* _TASK REQUIREMENTS_:
Copy the data below in full, exactly as it appears.

* _MATERIALS PROVIDED_:
○ ○ ○ ○
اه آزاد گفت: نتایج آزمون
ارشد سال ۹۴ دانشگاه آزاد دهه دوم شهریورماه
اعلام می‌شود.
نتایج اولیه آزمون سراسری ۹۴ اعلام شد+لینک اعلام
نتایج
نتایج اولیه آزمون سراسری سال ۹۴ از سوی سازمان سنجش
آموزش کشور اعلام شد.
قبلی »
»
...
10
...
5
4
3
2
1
○ ○ ○ ○
* _RESULT_:
اه آزاد گفت: نتایج آزمون
ارشد سال ۹۴ دانشگاه آزاد دهه دوم شهریورماه
اعلام می‌شود.
نتایج اولیه آزمون سراسری ۹۴ اعلام شد+لینک اعلام
نتایج
نتایج اولیه آزمون سراسری سال ۹۴ از سوی سازمان سنجش
آموزش کشور اعلام شد.
قبلی »
»
...
10
...
5
4
3
2
1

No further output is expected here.